> [PROBLEM DETAILS]: Across the whole listing, copy out every line that includes the string "atención".

******************************

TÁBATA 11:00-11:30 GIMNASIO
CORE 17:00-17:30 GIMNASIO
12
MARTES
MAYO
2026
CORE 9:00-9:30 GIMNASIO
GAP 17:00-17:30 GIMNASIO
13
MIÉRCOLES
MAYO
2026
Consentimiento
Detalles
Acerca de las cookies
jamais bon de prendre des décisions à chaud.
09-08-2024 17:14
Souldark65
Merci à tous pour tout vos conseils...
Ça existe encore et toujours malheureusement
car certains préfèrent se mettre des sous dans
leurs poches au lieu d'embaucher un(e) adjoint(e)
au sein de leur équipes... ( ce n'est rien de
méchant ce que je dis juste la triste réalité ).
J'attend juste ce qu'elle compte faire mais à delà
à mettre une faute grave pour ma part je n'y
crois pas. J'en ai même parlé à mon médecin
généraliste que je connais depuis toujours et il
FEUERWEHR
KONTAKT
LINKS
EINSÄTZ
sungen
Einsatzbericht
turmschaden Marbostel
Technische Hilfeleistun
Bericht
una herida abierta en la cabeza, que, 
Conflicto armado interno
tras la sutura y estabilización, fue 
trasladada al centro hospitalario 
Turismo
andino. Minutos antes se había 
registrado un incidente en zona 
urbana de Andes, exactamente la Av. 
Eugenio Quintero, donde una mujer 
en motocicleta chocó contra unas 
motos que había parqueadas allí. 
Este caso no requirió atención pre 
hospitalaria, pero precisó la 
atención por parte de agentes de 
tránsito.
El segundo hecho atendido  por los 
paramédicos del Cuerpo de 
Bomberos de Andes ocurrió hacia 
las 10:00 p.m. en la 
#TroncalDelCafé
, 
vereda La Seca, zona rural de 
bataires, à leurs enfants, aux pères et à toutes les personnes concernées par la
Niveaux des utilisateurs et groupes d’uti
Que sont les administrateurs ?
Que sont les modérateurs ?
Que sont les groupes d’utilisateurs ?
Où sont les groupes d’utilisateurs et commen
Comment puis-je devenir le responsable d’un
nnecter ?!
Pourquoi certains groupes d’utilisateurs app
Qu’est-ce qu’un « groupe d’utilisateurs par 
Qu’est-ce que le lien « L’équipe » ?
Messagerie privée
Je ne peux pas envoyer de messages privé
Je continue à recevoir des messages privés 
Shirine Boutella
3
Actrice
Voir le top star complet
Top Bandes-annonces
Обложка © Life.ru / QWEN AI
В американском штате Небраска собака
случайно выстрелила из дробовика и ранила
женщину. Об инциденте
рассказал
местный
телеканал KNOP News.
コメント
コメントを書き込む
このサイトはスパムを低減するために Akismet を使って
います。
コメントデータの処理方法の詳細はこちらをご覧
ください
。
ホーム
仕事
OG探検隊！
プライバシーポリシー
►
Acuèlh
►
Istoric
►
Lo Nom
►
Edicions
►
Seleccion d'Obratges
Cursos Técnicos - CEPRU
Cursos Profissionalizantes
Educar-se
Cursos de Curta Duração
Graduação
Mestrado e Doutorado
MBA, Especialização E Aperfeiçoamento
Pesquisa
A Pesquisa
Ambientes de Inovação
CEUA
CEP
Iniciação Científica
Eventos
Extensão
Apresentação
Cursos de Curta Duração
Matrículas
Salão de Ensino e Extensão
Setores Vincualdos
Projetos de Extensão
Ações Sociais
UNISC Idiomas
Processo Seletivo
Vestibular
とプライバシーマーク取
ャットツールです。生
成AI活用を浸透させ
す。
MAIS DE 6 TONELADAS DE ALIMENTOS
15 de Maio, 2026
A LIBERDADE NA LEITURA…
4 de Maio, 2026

******************************

> [OUTPUT FOR THIS EXERCISE]:
Este caso no requirió atención pre 
atención por parte de agentes de 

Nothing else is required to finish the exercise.